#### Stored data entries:
"""
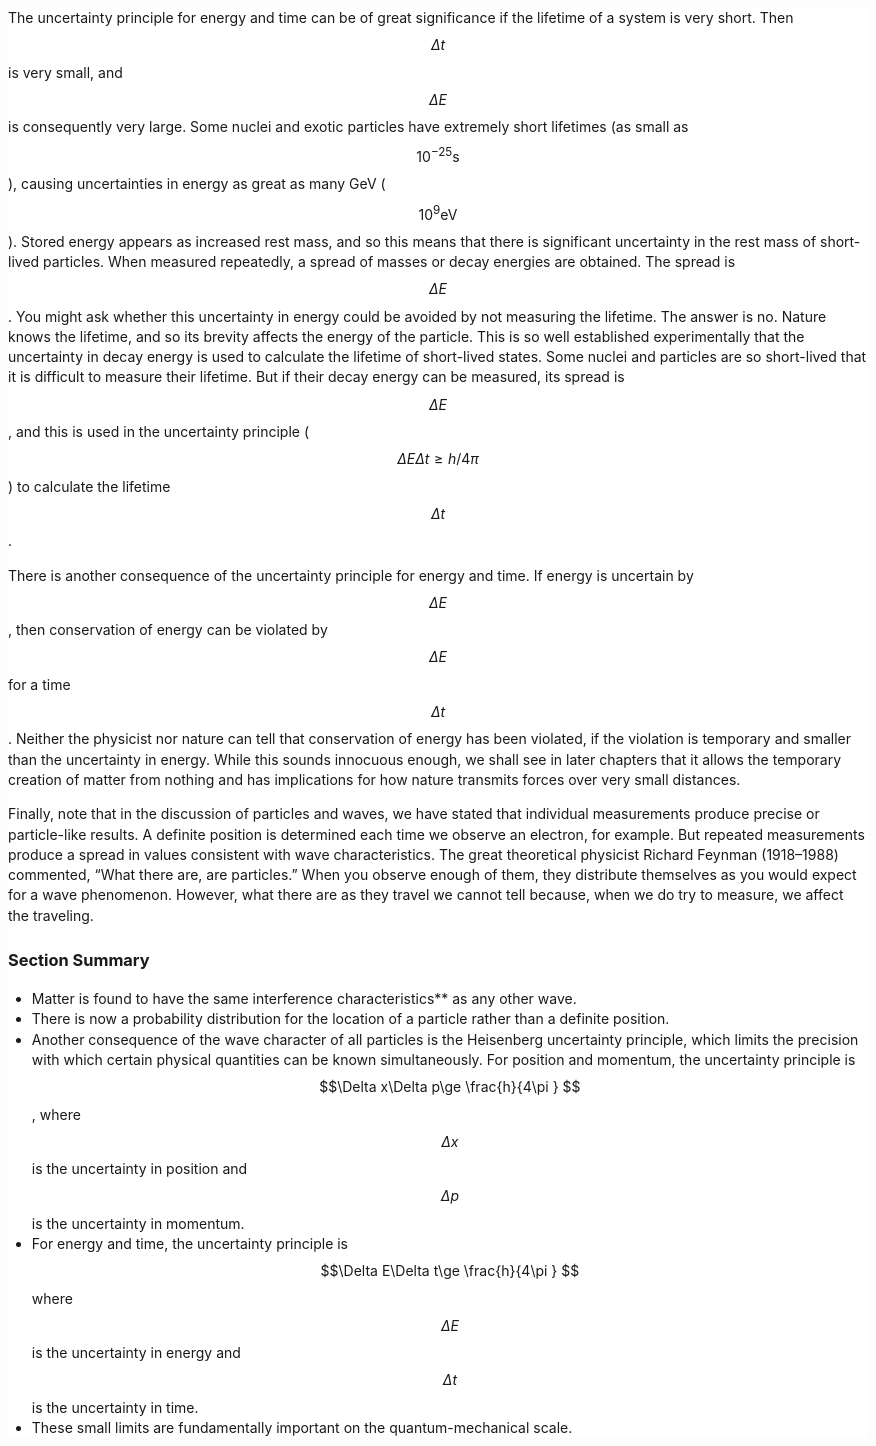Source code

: </div>

The uncertainty principle for energy and time can be of great significance if
the lifetime of a system is very short. Then $$\Delta t $$ is very small, and
$$\Delta E $$ is consequently very large. Some nuclei and exotic particles have
extremely short lifetimes (as small as $$ 10^{-25} \text{s} $$ ), causing
uncertainties in energy as great as many GeV ( $$10^{9} \text{eV} $$ ). Stored
energy appears as increased rest mass, and so this means that there is
significant uncertainty in the rest mass of short-lived particles. When measured
repeatedly, a spread of masses or decay energies are obtained. The spread is
$$\Delta E $$ . You might ask whether this uncertainty in energy could be
avoided by not measuring the lifetime. The answer is no. Nature knows the
lifetime, and so its brevity affects the energy of the particle. This is so well
established experimentally that the uncertainty in decay energy is used to
calculate the lifetime of short-lived states. Some nuclei and particles are so
short-lived that it is difficult to measure their lifetime. But if their decay
energy can be measured, its spread is $$\Delta E $$ , and this is used in the
uncertainty principle ( $$\Delta E\Delta t\ge h\text{/4}\pi $$ )
to calculate the lifetime $$\Delta t $$.

There is another consequence of the uncertainty principle for energy and time.
If energy is uncertain by $$\Delta E $$ , then conservation of energy can be
violated by $$\Delta E $$ for a time $$\Delta t $$ . Neither the physicist nor
nature can tell that conservation of energy has been violated, if the violation
is temporary and smaller than the uncertainty in energy. While this sounds
innocuous enough, we shall see in later chapters that it allows the temporary
creation of matter from nothing and has implications for how nature transmits
forces over very small distances.

Finally, note that in the discussion of particles and waves, we have stated that
individual measurements produce precise or particle-like results. A definite
position is determined each time we observe an electron, for example. But
repeated measurements produce a spread in values consistent with wave
characteristics. The great theoretical physicist Richard Feynman (1918–1988)
commented, “What there are, are particles.” When you observe enough of them,
they distribute themselves as you would expect for a wave phenomenon. However,
what there are as they travel we cannot tell because, when we do try to measure,
we affect the traveling.

### Section Summary

* Matter is found to have the same interference characteristics** as any other
  wave.
* There is now a probability distribution for the location of a particle rather
  than a definite position.
* Another consequence of the wave character of all particles is the Heisenberg
  uncertainty principle, which limits the precision with which certain physical
  quantities can be known simultaneously. For position and momentum, the
  uncertainty principle is $$\Delta x\Delta p\ge \frac{h}{4\pi } $$ , where
  $$\Delta x $$ is the uncertainty in position and $$\Delta p $$ is the
  uncertainty in momentum.
* For energy and time, the uncertainty principle is $$\Delta E\Delta t\ge
  \frac{h}{4\pi } $$ where $$\Delta E $$ is the uncertainty in energy and
  $$\Delta t $$ is the uncertainty in time.
* These small limits are fundamentally important on the quantum-mechanical
  scale.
"""
#### Your objective:
Change "definite position" to "fixed position" in the lines starting at the one containing "as any other" and ending at the one containing "is the Heisenberg". Write out only those lines, leaving everything else in them as it is.

#### Output for this task:
* Matter is found to have the same interference characteristics** as any other
  wave.
* There is now a probability distribution for the location of a particle rather
  than a fixed position.
* Another consequence of the wave character of all particles is the Heisenberg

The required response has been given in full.